Fixed Firm Pose

A woman in black sportswear practicing yoga in a studio, lying on her back with her knees bent and arms stretched behind her head.

Where is the Primary Focus? Knees


Where Does the Posture Provide Maximum Benefits?
• Creates compression to the knees, hips, and ankles
• Deep stretch for thigh muscles
• Shoulder opening
• Chest expansion
• Stretches the spine
• Re-aligns hips in relation to feet

When and Where Could I Feel the Stretch?
There will be pressure/tightness in your knees. Hopefully, you’ll feel a stretching in your thighs, possibly in your ankles, your lower back, and your shoulders. 

Why Should I Do This Posture?
It’s a great compression for your knee joints; full flexion, which we rarely do, and then you release that compression, it helps blood flow through your knee.

How Can I Improve?

Go Slowly:

·       Start by sitting on your heels to get your ankles as flat as they can be to the floor. 

·       Separate your heels just wide enough so that you can still sit your hips down between your heels, keep them always touching the sides of your hips.

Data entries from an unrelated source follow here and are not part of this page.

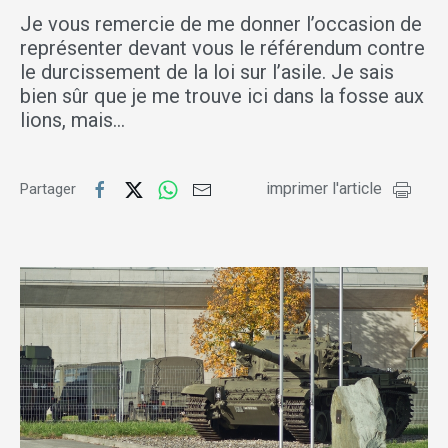
Je vous remercie de me donner l’occasion de
représenter devant vous le référendum contre
le durcissement de la loi sur l’asile. Je sais
bien sûr que je me trouve ici dans la fosse aux
lions, mais…
imprimer l'article
Partager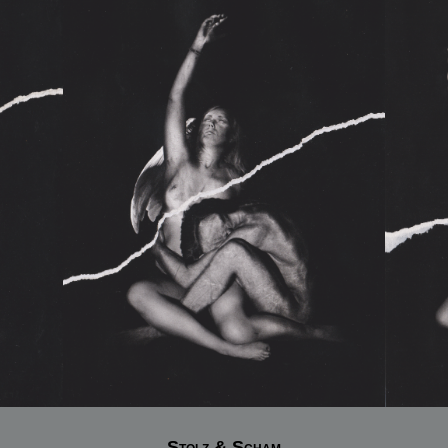
Stolz & Scham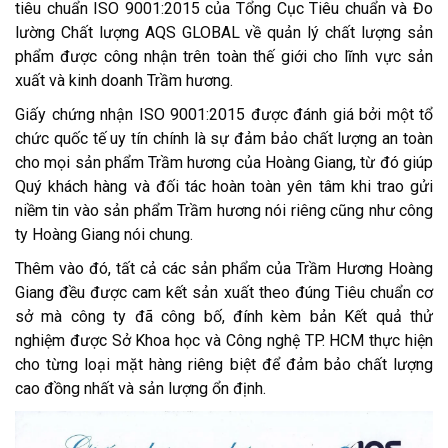
tiêu chuẩn ISO 9001:2015 của Tổng Cục Tiêu chuẩn và Đo
lường Chất lượng AQS GLOBAL về quản lý chất lượng sản
phẩm được công nhận trên toàn thế giới cho lĩnh vực sản
xuất và kinh doanh Trầm hương.
Giấy chứng nhận ISO 9001:2015 được đánh giá bởi một tổ
chức quốc tế uy tín chính là sự đảm bảo chất lượng an toàn
cho mọi sản phẩm Trầm hương của Hoàng Giang, từ đó giúp
Quý khách hàng và đối tác hoàn toàn yên tâm khi trao gửi
niềm tin vào sản phẩm Trầm hương nói riêng cũng như công
ty Hoàng Giang nói chung.
Thêm vào đó, tất cả các sản phẩm của Trầm Hương Hoàng
Giang đều được cam kết sản xuất theo đúng Tiêu chuẩn cơ
sở mà công ty đã công bố, đính kèm bản Kết quả thử
nghiệm được Sở Khoa học và Công nghệ TP. HCM thực hiện
cho từng loại mặt hàng riêng biệt để đảm bảo chất lượng
cao đồng nhất và sản lượng ổn định.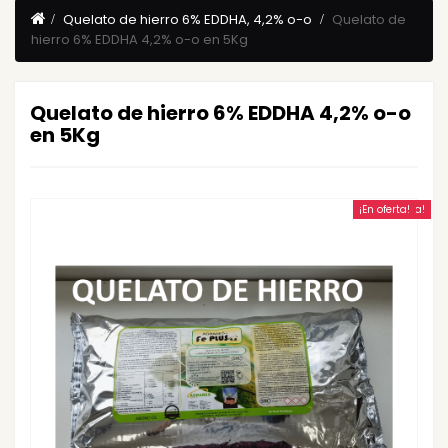
Quelato de hierro 6% EDDHA, 4,2% o-o
Quelato de
hierro 6% EDDHA 4,2% o-o en 5Kg
Quelato de hierro 6% EDDHA 4,2% o-o
en 5Kg
¡En oferta!
¡En oferta!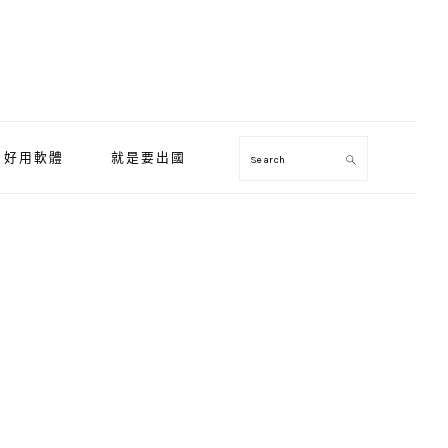
好用軟體
就是要出國
Search
Primary
Sidebar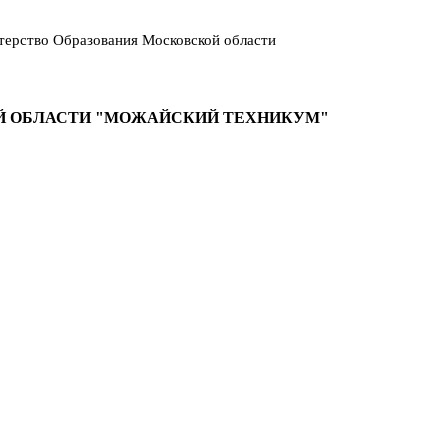
ерство Образования Московской области
Й ОБЛАСТИ "МОЖАЙСКИЙ ТЕХНИКУМ"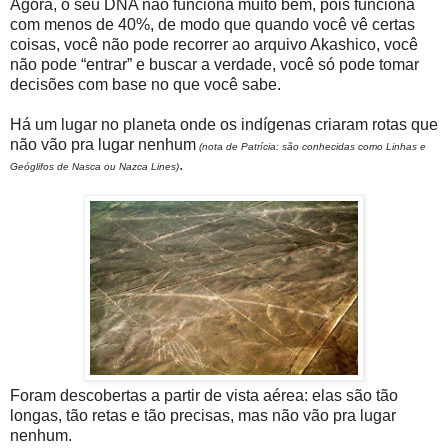
Agora, o seu DNA não funciona muito bem, pois funciona
com menos de 40%, de modo que quando você vê certas
coisas, você não pode recorrer ao arquivo Akashico, você
não pode “entrar” e buscar a verdade, você só pode tomar
decisões com base no que você sabe.
Há um lugar no planeta onde os indígenas criaram rotas que
não vão pra lugar nenhum
(nota de Patrícia: são conhecidas como Linhas e
.
Geóglifos de Nasca ou Nazca Lines)
Foram descobertas a partir de vista aérea: elas são tão
longas, tão retas e tão precisas, mas não vão pra lugar
nenhum.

·       Make sure that your knees are always down on the ground. This helps prevent you from going too far or too fast. 

·       You can always let your knees separate as long as you keep them down. 

·       Check in with how your knees feel. Pressure is okay; sharp pain is not. 

·       With your hangers on your feet facing forward, bend your elbows to the ground, eventually your head will touch the ground. 

·       When you’re all the way back and grabbing your elbows, try engaging more muscles by pulling your elbows into the floor and apart from each other without letting them move. This helps open up your shoulder joints as well.

Start with No Expectations:
Often, we have an idea of how far we can go, or have an expectation that we have to do all of the posture instead of being curious about what our capacity in the moment is. Be curious about how your knees feel in Fixed Firm and work with how they are instead of how you want them to be (Clearly, I’m writing this to make sure I hear this).

Final Thought:
When I first started yoga, Fixed Firm felt like the first posture I could do all the way; I loved the way it felt in my knees. I didn’t understand why everyone else didn’t love it. After knee surgery, when I was barely allowed to bend my knee for weeks, it was the posture I was most nervous about, yet I wanted to feel the full depth again. It took me 9 months to get all the way back, and every time, it still feels like a negotiation with myself if it’s going to work. I’m not sure how much of that is my fear holding me back or my knee telling me to slow down. A couple of weeks before I finally got into the posture I was practicing next to a friend who kindly reminded me to “knock it off” as I was trying to go back, but was not looking comfortable doing it. That was a helpful reminder to me. It was just as helpful when I was practicing in Los Angeles to have a teacher telling me to quit doing it with only one leg and simply let pain and tightness limit how far I would go. I love that push and pull – instead of doing less or deciding where I can go, being given the reminder to slow down and let my body show me what it can do is so helpful.

Fixed Firm really is a great posture for showing slow, steady change. You might not feel like things are changing, but if you create the pressure slowly but surely, they will.